A new House bill would cobble the money together for one last full dividend

(Photo by House Majority Coalition)

A new bill introduced by the House Finance Committee on Wednesday would piece together funding for one last dividend under the historical formula. The $3,000 dividend would only be paid, however, if the Legislature lowers the formula for future years.

House Bill 1005 by the House Finance Committee would fund the dividend with an additional draw out of the Alaska Permanent Fund’s earnings reserve account and a $500 million withdrawal from the Constitutional Budget Reserve, which requires a three-quarter vote in both chambers (30 in the House and 15 in the Senate).

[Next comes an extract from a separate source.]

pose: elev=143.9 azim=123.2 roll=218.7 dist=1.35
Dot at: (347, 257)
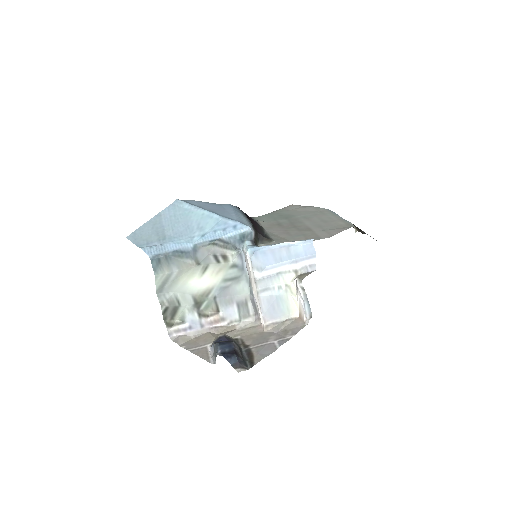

It also has contingency language that would require the Legislature to also pass a bill reducing future dividends to about half of the current formula. It’s not a new idea. The Senate also proposed earlier this session before balking at bringing it to the Senate floor.

Rep. Tammie Wilson, the North Pole Republican who co-chairs the House Finance Committee, told the Anchorage Daily News that under the legislation’s contingency language next year’s dividend would be about $1,500 and grow from there.

“This bill is tied together. You don’t get a full dividend without changing the formula,” Wilson told reporters. “One does not happen without the other.”

The price tag on a $3,000 dividend is roughly $1.9 billion to the state and as it currently stands the budget puts roughly $700 million to the dividend while balancing the budget with oil revenues and the structured draw from the Alaska Permanent Fund.

The unstructured draw from the Alaska Permanent Fund’s earnings reserve account, which officials have warned against because it could undercut the stability of the fund, would come to about $700 million. The Constitutional Budget Reserve would bring the final piece of the funding to the table, but would require votes from the minority House Republicans.

House officials told media on Wednesday that the legislation is far from a done deal and the roll out is intended to gauge interest and support for the concept.

The House Finance Committee will get underway with the legislation today.

The committee is set to take public testimony on the bill at its 9 a.m. hearing with another hearing scheduled for 1:30 p.m.

Other than holding one hearing on the governor’s proposed education legislation and holding technical sessions, the Senate has not been active this week.

The Senate proposal to change the PFD formula would set dividends higher by splitting the annual structured draw from the earnings reserve account a 50-50 between dividends and state services. It would have a roughly $2,300 dividend in the following year as well as a $800 million gap in the budget.